Author(s)
Nick Couldry and
Joseph Turow
Source
Journal of Communication, Vol. 68, No. 2, pp. 415-423, 2018
Summary
Increasingly, media narratives are associated with consumer data collection. Media is becoming more closely linked to economic transactions and structures.
Policy Relevance
Communications researchers should broaden their agenda to study the implications of data processing.
Main Points
- Capitalism increasingly prioritizes the production of value from data derived from surveillance.
- Traditionally, the term "media" described the distribution of narratives; communications researchers believed that:
- The media exercised power through storytelling.

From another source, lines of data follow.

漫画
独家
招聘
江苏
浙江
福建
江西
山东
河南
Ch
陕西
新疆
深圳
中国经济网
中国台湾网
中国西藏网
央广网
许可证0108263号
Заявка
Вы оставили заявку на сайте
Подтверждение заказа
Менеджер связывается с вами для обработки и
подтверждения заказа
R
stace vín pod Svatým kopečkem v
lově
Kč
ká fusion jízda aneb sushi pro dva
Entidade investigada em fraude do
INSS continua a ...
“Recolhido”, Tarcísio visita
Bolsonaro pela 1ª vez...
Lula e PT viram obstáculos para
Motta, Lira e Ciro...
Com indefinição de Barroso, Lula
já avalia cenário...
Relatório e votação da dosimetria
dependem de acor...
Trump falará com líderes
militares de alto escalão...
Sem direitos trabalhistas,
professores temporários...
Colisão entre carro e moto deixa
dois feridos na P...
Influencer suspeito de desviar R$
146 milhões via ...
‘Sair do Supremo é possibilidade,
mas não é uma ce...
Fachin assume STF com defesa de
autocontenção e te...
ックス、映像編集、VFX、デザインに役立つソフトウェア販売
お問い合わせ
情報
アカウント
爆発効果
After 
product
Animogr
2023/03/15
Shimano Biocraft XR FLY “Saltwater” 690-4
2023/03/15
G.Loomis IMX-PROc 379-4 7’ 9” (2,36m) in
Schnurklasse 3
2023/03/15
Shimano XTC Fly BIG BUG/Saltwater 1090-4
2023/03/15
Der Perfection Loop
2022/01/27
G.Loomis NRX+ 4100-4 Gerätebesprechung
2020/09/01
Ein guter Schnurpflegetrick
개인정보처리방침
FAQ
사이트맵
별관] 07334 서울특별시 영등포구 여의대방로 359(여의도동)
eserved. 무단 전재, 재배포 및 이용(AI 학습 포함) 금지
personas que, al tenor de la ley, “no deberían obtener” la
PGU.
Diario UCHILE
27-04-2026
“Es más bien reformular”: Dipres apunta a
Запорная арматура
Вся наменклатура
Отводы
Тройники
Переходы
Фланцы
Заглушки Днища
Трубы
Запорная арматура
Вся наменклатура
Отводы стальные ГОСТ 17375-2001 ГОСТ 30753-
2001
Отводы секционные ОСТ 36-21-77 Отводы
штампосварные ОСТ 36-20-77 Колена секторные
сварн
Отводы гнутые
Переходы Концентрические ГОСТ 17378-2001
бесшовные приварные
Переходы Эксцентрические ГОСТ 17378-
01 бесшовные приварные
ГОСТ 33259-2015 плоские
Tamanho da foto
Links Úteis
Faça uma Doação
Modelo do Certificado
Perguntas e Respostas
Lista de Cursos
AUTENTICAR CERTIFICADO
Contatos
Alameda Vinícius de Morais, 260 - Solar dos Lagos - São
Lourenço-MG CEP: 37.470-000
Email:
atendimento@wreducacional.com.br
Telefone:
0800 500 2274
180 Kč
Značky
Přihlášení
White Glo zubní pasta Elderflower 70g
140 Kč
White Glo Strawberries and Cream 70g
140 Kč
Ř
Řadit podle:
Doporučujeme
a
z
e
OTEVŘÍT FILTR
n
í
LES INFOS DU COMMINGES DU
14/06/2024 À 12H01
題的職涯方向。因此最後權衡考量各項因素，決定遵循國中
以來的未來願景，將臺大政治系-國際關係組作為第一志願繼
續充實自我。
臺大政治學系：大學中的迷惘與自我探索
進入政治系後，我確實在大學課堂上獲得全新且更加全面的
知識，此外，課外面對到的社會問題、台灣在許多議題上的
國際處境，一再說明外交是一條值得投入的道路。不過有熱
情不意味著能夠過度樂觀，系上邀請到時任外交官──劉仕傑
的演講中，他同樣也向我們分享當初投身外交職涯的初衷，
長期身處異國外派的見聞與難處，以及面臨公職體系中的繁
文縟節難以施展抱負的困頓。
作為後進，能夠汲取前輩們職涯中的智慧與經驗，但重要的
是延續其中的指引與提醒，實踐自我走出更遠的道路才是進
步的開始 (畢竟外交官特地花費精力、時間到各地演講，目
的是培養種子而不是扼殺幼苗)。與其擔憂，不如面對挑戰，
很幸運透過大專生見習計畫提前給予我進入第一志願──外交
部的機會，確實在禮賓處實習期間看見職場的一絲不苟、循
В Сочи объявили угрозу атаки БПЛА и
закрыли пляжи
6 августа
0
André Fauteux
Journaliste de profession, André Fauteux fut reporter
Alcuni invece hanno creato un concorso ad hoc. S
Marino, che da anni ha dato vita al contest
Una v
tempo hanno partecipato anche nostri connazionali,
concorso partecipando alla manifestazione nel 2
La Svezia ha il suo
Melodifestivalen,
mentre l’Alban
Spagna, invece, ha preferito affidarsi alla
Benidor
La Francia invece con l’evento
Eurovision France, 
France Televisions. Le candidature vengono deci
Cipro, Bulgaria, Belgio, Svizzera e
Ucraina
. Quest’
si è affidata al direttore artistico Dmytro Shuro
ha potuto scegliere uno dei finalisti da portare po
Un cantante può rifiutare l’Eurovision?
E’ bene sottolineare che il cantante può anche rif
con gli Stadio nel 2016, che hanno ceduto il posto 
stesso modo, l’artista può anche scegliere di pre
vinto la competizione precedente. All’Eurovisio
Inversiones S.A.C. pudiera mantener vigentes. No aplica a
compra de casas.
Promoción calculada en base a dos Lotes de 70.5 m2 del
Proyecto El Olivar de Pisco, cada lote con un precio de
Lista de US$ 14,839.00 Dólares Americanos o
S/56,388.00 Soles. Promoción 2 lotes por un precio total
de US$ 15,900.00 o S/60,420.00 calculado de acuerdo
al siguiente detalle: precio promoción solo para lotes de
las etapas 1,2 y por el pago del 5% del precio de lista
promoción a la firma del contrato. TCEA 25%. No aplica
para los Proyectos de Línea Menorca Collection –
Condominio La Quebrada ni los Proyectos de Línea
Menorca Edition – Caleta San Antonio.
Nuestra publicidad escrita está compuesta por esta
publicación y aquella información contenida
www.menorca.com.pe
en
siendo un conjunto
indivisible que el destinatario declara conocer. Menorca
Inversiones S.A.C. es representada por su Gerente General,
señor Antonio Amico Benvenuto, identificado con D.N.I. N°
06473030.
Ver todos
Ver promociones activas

- The media's storytelling role created society's superstructure.
- Media stories were forms of mass communication, severable from audience response.
- New advertising and data-processing practices require scholars to redefine media as the convergence of messaging technologies with surveillance technologies, which are in turn linked to everyday objects.
- Advertisers do not simply seek consumers for goods or services, but create data profiles that enable individuals to be ranked in order of their value to sellers; this process of marketing through surveillance amounts to social discrimination.
- Advertisers bid to reach individuals with specific characteristics, often in real time; click fraud and ad blocking complicate this market.
- Increasingly, online surveillance methods are used by brick-and-mortar stores, which use apps to track consumers via their smartphones.
- The transformation in media is fundamental; media are now deeply connected to society's economic structure, and society's base and super-structures have become more closely intertwined.